Course pages 2012–13
Lecturer: Dr A.R. Beresford & Dr. A.C. Rice
No. of lectures: 8
Suggested hours of supervisions: 2
Prerequisite courses: Foundations of Computer Science, Algorithms I and Logic & Proof
The aim of this course is to introduce programming in the Prolog language. Prolog encourages a different programming style to Java or ML and particular focus is placed on programming to solve real problems that are suited to this style. Practical experimentation with the language is strongly encouraged.
- Introduction to Prolog. The structure of a Prolog program and how to use the Prolog interpreter. Unification revisited. Some simple programs.

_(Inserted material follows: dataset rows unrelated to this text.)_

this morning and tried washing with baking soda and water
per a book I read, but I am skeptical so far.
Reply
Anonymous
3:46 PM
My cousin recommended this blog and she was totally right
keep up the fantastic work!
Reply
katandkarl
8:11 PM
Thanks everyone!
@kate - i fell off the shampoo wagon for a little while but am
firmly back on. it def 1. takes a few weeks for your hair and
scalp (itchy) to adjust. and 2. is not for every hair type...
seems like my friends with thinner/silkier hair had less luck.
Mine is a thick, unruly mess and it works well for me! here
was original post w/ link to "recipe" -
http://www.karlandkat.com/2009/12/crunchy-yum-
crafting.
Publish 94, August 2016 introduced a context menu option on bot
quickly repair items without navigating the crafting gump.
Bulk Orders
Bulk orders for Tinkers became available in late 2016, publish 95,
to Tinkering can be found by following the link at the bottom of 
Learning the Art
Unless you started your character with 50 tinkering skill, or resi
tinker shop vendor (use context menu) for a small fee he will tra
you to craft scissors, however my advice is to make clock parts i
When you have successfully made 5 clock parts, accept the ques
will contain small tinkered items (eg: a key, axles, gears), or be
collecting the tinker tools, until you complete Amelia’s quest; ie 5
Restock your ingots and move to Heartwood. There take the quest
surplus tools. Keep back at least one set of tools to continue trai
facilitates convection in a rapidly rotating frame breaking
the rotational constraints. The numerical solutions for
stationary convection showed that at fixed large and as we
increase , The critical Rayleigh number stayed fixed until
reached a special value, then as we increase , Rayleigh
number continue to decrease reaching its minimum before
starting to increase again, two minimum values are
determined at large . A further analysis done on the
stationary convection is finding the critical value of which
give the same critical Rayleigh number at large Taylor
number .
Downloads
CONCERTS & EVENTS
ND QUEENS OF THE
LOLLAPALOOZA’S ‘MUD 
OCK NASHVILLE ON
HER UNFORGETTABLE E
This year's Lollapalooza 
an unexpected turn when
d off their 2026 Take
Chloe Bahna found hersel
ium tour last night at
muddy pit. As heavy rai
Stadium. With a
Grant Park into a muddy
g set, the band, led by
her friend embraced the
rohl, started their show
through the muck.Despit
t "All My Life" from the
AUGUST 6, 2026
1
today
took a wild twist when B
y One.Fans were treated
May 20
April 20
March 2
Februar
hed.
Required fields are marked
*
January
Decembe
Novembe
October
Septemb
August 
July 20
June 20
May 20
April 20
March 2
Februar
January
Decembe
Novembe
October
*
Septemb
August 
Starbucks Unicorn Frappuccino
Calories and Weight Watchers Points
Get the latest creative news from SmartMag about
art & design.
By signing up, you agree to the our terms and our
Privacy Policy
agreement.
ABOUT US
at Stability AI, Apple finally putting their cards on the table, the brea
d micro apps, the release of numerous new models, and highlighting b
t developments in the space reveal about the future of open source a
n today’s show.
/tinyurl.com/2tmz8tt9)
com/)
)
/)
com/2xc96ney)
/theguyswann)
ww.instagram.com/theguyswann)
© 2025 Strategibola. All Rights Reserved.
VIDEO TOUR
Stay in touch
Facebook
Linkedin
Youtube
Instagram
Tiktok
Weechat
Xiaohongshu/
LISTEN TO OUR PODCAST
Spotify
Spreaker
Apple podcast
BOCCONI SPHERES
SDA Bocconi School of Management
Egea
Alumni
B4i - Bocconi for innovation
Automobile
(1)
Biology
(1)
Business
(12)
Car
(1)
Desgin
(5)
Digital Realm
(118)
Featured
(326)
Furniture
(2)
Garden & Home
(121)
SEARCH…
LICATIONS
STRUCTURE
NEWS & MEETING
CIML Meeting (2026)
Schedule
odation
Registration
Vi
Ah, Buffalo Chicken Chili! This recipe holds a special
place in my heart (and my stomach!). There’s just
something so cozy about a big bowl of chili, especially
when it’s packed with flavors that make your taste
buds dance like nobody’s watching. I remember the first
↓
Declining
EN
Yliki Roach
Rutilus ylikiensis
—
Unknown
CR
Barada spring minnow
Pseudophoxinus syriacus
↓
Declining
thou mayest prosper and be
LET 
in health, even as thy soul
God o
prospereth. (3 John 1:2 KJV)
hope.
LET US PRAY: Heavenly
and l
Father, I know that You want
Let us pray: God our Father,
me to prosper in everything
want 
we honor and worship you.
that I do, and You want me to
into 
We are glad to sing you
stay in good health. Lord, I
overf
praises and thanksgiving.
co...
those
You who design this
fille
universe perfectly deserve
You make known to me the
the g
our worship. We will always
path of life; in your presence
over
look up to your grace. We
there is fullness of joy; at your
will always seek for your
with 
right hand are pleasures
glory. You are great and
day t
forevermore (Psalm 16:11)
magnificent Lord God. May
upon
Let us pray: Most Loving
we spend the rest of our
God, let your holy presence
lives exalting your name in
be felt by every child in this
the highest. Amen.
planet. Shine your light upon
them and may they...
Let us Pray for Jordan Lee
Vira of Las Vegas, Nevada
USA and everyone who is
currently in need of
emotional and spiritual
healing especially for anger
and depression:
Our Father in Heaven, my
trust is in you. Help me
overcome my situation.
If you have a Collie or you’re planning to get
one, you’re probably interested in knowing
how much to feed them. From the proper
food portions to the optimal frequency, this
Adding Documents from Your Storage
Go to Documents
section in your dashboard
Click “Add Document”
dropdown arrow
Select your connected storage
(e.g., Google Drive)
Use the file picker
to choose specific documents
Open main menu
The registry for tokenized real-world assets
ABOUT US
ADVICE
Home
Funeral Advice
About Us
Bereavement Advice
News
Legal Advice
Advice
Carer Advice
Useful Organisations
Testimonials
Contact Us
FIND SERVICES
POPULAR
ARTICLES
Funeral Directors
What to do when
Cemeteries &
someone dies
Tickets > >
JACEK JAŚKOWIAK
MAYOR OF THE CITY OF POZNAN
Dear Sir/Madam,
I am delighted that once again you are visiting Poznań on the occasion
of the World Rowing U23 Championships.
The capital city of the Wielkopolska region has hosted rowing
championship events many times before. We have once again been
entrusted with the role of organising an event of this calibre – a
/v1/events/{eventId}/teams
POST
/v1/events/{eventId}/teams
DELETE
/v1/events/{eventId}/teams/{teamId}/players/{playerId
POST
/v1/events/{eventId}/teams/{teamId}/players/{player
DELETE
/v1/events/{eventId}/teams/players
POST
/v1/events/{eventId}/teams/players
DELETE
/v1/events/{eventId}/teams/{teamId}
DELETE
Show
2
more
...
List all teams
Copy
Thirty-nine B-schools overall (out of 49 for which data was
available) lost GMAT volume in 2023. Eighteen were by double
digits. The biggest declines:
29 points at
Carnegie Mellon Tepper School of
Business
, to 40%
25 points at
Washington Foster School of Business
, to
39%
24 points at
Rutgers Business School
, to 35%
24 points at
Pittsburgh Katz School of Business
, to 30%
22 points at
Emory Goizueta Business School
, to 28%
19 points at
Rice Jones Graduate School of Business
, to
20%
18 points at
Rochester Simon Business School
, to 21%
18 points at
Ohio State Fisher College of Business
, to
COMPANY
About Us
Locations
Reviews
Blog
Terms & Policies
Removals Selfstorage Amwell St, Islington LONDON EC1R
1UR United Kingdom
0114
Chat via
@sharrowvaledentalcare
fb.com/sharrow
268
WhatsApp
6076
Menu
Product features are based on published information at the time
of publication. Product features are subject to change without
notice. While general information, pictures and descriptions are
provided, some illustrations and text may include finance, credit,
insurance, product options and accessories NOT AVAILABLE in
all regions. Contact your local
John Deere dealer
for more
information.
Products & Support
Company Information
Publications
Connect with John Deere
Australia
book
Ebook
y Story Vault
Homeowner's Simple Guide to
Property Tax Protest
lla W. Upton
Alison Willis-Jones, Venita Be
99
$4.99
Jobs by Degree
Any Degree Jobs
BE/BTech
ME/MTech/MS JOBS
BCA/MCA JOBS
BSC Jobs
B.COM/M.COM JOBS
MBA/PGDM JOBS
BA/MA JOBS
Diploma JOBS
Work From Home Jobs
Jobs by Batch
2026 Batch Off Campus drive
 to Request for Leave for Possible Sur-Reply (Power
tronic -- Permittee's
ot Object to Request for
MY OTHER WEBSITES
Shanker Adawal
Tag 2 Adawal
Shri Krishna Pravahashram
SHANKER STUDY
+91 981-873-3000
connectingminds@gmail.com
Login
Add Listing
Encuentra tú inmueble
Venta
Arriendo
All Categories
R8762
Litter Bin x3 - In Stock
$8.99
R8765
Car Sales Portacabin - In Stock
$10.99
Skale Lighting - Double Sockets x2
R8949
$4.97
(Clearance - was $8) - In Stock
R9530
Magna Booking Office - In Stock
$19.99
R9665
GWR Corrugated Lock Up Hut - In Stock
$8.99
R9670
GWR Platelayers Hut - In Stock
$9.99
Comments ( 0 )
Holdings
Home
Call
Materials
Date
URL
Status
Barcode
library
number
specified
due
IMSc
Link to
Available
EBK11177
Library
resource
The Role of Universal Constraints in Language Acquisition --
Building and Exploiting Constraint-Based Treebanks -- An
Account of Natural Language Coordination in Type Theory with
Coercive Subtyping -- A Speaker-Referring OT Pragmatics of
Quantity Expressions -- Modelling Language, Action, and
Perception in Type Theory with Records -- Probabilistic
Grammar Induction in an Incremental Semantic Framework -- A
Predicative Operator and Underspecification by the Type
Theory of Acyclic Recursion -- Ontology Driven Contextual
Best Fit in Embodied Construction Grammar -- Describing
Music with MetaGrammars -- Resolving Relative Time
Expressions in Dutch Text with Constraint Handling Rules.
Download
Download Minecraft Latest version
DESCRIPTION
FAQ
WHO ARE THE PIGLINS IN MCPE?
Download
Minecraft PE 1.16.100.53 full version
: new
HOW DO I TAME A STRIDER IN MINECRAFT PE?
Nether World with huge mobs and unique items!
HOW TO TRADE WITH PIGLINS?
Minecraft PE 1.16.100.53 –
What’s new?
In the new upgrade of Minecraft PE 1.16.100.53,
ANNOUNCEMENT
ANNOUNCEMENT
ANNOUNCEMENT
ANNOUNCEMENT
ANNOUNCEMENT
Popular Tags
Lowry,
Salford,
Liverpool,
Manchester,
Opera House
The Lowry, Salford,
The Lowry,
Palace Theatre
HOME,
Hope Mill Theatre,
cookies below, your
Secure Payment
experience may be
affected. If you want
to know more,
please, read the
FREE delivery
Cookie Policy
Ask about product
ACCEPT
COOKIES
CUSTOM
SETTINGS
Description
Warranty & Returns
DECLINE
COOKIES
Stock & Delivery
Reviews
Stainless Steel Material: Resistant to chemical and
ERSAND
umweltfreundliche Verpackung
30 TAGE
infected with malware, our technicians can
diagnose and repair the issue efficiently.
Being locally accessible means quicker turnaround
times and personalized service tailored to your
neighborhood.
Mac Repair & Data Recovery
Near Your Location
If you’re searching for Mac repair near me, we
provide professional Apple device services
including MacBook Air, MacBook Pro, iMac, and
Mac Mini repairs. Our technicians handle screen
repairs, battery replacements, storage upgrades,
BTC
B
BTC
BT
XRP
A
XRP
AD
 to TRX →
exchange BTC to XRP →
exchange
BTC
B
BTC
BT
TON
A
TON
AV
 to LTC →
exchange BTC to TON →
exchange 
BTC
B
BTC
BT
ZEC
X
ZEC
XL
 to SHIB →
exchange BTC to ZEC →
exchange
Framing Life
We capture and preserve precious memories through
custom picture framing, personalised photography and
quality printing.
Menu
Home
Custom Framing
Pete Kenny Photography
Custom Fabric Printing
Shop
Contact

- Arithmetic and lists. Prolog’s support for evaluating arithmetic expressions and lists. The space complexity of program evaluation discussed with reference to last-call optimisation.
- Backtracking, cut, and negation. The cut operator for controlling backtracking. Negation as failure and its uses.
- Search and cut. Prolog’s search method for solving problems. Graph searching exploiting Prolog’s built-in search mechanisms.
- Difference structures. Difference lists: introduction and application to example programs.
- Building on Prolog. How particular limitations of Prolog programs can be addressed by techniques such as Constraint Logic Programming (CLP) and tabled resolution.
At the end of the course students should
- be able to write programs in Prolog using techniques such as accumulators and difference structures;
- know how to model the backtracking behaviour of program execution;
- appreciate the unique perspective Prolog gives to problem solving and algorithm design;
- understand how larger programs can be created using the basic programming techniques used in this course.
* Bratko, I. (2001). PROLOG programming for artificial intelligence. Addison-Wesley (3rd or 4th ed.).
Sterling, L. & Shapiro, E. (1994). The art of Prolog. MIT Press (2nd ed.).
O’Keefe, R. (1990). The craft of Prolog. MIT Press. [This book is beyond the scope of this course, but it is very instructive. If you understand its contents, you’re more than prepared for the examination.]